- _Work instruction 1_
In the article on reburying President Polk, condense the paragraph beginning "In the south, Polk annexed Texas" into a short bulleted list that keeps its main facts.
- _Work instruction 2_
Reproduce the part of the article on reburying President Polk from "James Knox Polk" to "excluding Vancouver Island." word for word.

- _Passage for review_
++++

Tennessee weighs proposal to re-bury President Polk for 4th time

27 Mar, 2017 21:25 / Updated 8 years ago

In life, James K. Polk helped establish the borders of the continental US by threatening war over Oregon and fighting one in Mexico. He has not found peace in death, however, with some Tennessee lawmakers now wanting to rebury him for the fourth time.

Polk, who died of cholera in 1849, currently rests on the grounds of the state capitol in Nashville. State Senator Joey Hensley, a Republican, has proposed a resolution to exhume the late president and his wife Sarah and rebury them at his childhood home, now the James K. Polk Home and Museum, in Columbia.

The museum’s curator, Thomas Price, also backs the idea, telling CBS News that Polk spent a lot of time in Columbia and that visitors always ask why he was not buried there.

Distant relatives of the late president, as well as the Tennessee state historian, are vocally opposed, however.

“I oppose any effort to move President Polk's grave and monument from Capitol Hill,” Tennessee State Historian Carroll Van West wrote on Facebook.

The Polks had no children of their own. A man who says he is their first cousin six generations removed sent a letter of objection to the proposal.

“These are the bodies of real people who deserve dignity in their eternal repose. I would strongly object to any of my relatives being so treated. My cousin and his wife should be allowed to rest in peace,” Bill Mason wrote, according to the Nashville Scene.

Teresa Elam, who says she is a seventh-generation great-niece of the 11th president, called the proposal “mortifying.”

“I got so upset about it because they’re going to take these bodies of these fine, wonderful people and bring them down to Columbia and put them on display to make money,” Elam told CBS News.

James Knox Polk is the only president who served as Speaker of the House of Representatives. He emerged as the “dark horse” nominee of the Democratic Party at the 1844 convention, campaigning on a “Manifest Destiny” platform of annexing Texas and Oregon.

He threatened Britain with war over Oregon, demanding the entire territory up to north of the 54th parallel (“Fifty four-forty or fight!” was a slogan in the day), but settled on extending the boundary between the US and what would become Canada along the 49th parallel all the way to the Pacific Ocean, excluding Vancouver Island.

In the south, Polk annexed Texas, which had been de facto independent since 1836. When Mexico objected, Polk sent in the troops. After a crushing defeat, Mexico signed the 1848 Treaty of Guadalupe Hidalgo, ceding land that would eventually become the US states of Arizona, California, New Mexico, Nevada, Texas and Utah, as well as parts of Colorado, Oklahoma, and Wyoming.

True to his promise to serve only one presidential term, Polk left office in March 1849 and returned to Tennessee. He died of cholera three months later, and was buried in what is today Nashville City Cemetery because of a law requiring swift burial for people who died of infectious diseases.

++++

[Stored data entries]

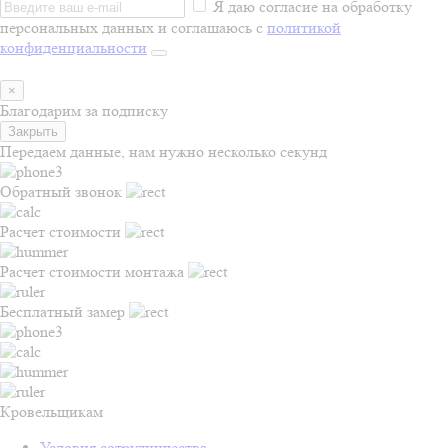
Я даю согласие на обработку
персональных данных и соглашаюсь с
политикой
конфиденциальности
×
Благодарим за подписку
Закрыть
Передаем данные, нам нужно несколько секунд
Обратный звонок
Расчет стоимости
Расчет стоимости монтажа
Бесплатный замер
Кровельщикам
Условия сотрудничества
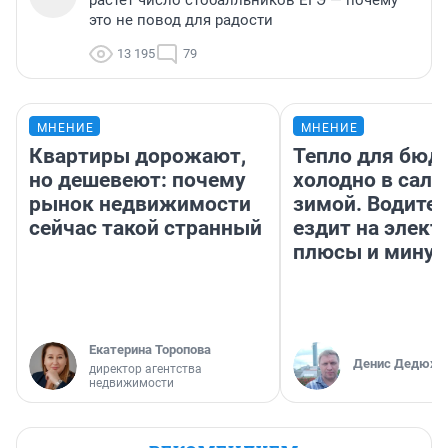
это не повод для радости
13 195
79
МНЕНИЕ
МНЕНИЕ
Квартиры дорожают,
Тепло для бюд
но дешевеют: почему
холодно в сало
рынок недвижимости
зимой. Водител
сейчас такой странный
ездит на элект
плюсы и мину
Екатерина Торопова
Денис Дедюхи
директор агентства
недвижимости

++++

- _Your solution 1_
- Polk annexed Texas, which had been de facto independent since 1836.
- When Mexico objected, he sent in troops.
- After a crushing defeat, Mexico signed the 1848 Treaty of Guadalupe Hidalgo.
- Mexico ceded land that would become Arizona, California, New Mexico, Nevada, Texas and Utah, plus parts of Colorado, Oklahoma and Wyoming.

- _Your solution 2_
James Knox Polk is the only president who served as Speaker of the House of Representatives. He emerged as the “dark horse” nominee of the Democratic Party at the 1844 convention, campaigning on a “Manifest Destiny” platform of annexing Texas and Oregon.

He threatened Britain with war over Oregon, demanding the entire territory up to north of the 54th parallel (“Fifty four-forty or fight!” was a slogan in the day), but settled on extending the boundary between the US and what would become Canada along the 49th parallel all the way to the Pacific Ocean, excluding Vancouver Island.